Show every line in the entries below where the word "they" appears.
========
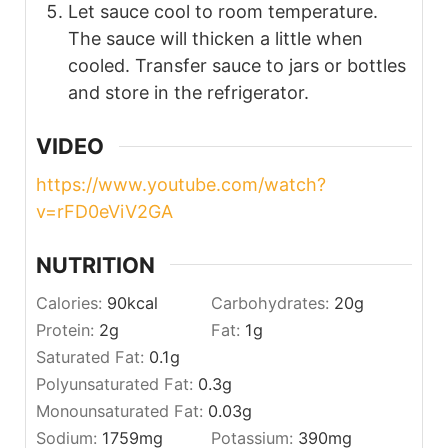
Let sauce cool to room temperature.
The sauce will thicken a little when
cooled. Transfer sauce to jars or bottles
and store in the refrigerator.
VIDEO
https://www.youtube.com/watch?
v=rFD0eViV2GA
NUTRITION
Calories:
90
kcal
Carbohydrates:
20
g
Protein:
2
g
Fat:
1
g
Saturated Fat:
0.1
g
Polyunsaturated Fat:
0.3
g
Monounsaturated Fat:
0.03
g
Sodium:
1759
mg
Potassium:
390
mg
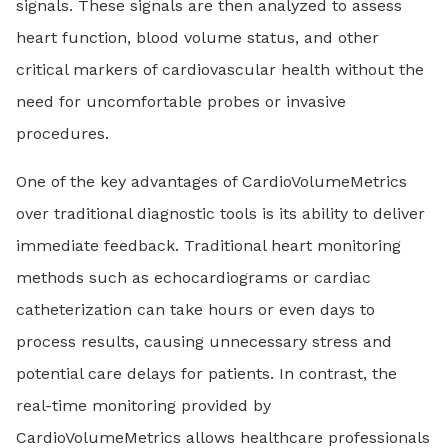
signals. These signals are then analyzed to assess
heart function, blood volume status, and other
critical markers of cardiovascular health without the
need for uncomfortable probes or invasive
procedures.
One of the key advantages of CardioVolumeMetrics
over traditional diagnostic tools is its ability to deliver
immediate feedback. Traditional heart monitoring
methods such as echocardiograms or cardiac
catheterization can take hours or even days to
process results, causing unnecessary stress and
potential care delays for patients. In contrast, the
real-time monitoring provided by
CardioVolumeMetrics allows healthcare professionals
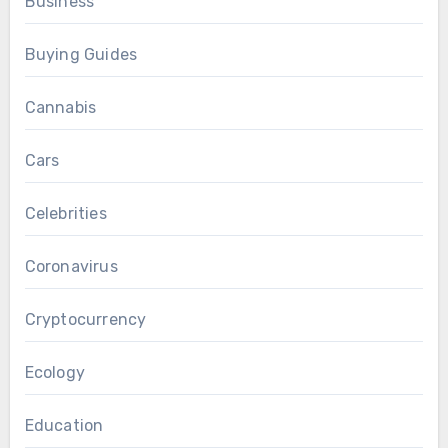
Business
Buying Guides
Cannabis
Cars
Celebrities
Coronavirus
Cryptocurrency
Ecology
Education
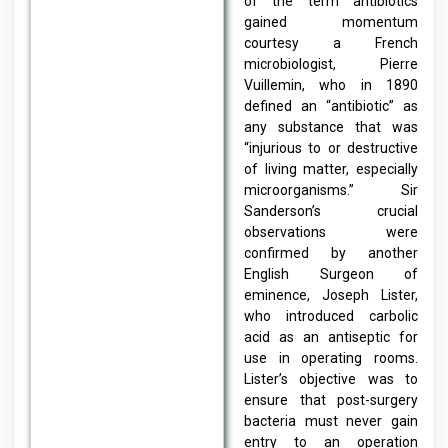
of the term antibiotics
gained momentum
courtesy a French
microbiologist, Pierre
Vuillemin, who in 1890
defined an “antibiotic” as
any substance that was
“injurious to or destructive
of living matter, especially
microorganisms.” Sir
Sanderson’s crucial
observations were
confirmed by another
English Surgeon of
eminence, Joseph Lister,
who introduced carbolic
acid as an antiseptic for
use in operating rooms.
Lister’s objective was to
ensure that post-surgery
bacteria must never gain
entry to an operation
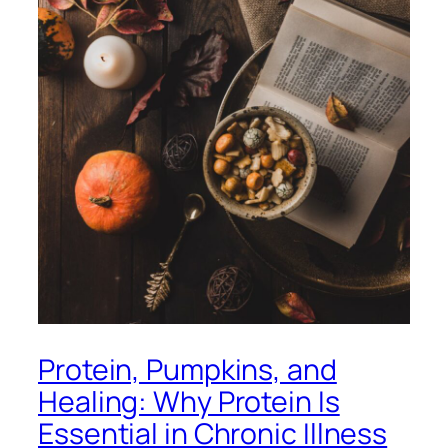
Protein, Pumpkins, and
Healing: Why Protein Is
Essential in Chronic Illness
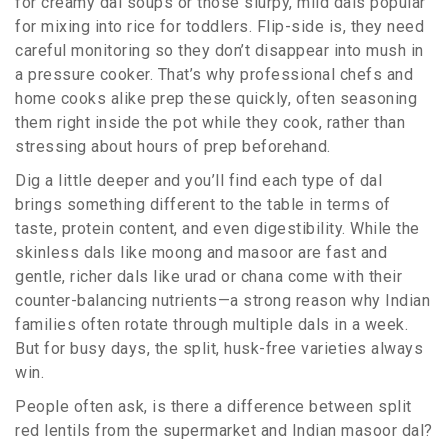
for creamy dal soups or those slurpy, mild dals popular
for mixing into rice for toddlers. Flip-side is, they need
careful monitoring so they don’t disappear into mush in
a pressure cooker. That’s why professional chefs and
home cooks alike prep these quickly, often seasoning
them right inside the pot while they cook, rather than
stressing about hours of prep beforehand.
Dig a little deeper and you’ll find each type of dal
brings something different to the table in terms of
taste, protein content, and even digestibility. While the
skinless dals like moong and masoor are fast and
gentle, richer dals like urad or chana come with their
counter-balancing nutrients—a strong reason why Indian
families often rotate through multiple dals in a week.
But for busy days, the split, husk-free varieties always
win.
People often ask, is there a difference between split
red lentils from the supermarket and Indian masoor dal?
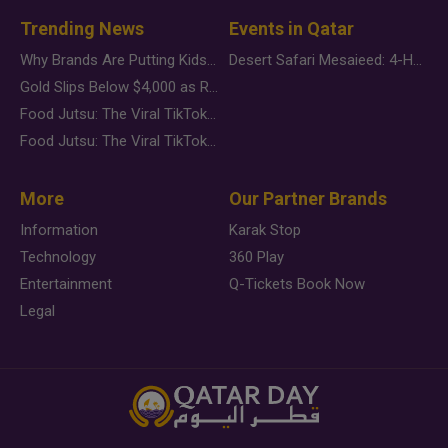
Trending News
Events in Qatar
Why Brands Are Putting Kids Behind the Camera in a New Instagram Trend
Desert Safari Mesaieed: 4-Hour Dunes & Inland Sea Adventure
Gold Slips Below $4,000 as Rate Fears Trump Geopolitical Risk
Food Jutsu: The Viral TikTok Trend Taking Over Social Media
Food Jutsu: The Viral TikTok Trend Taking Over Social Media
More
Our Partner Brands
Information
Karak Stop
Technology
360 Play
Entertainment
Q-Tickets Book Now
Legal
========
> **SOLUTION FOR THIS PROBLEM**
for mixing into rice for toddlers. Flip-side is, they need
careful monitoring so they don’t disappear into mush in
them right inside the pot while they cook, rather than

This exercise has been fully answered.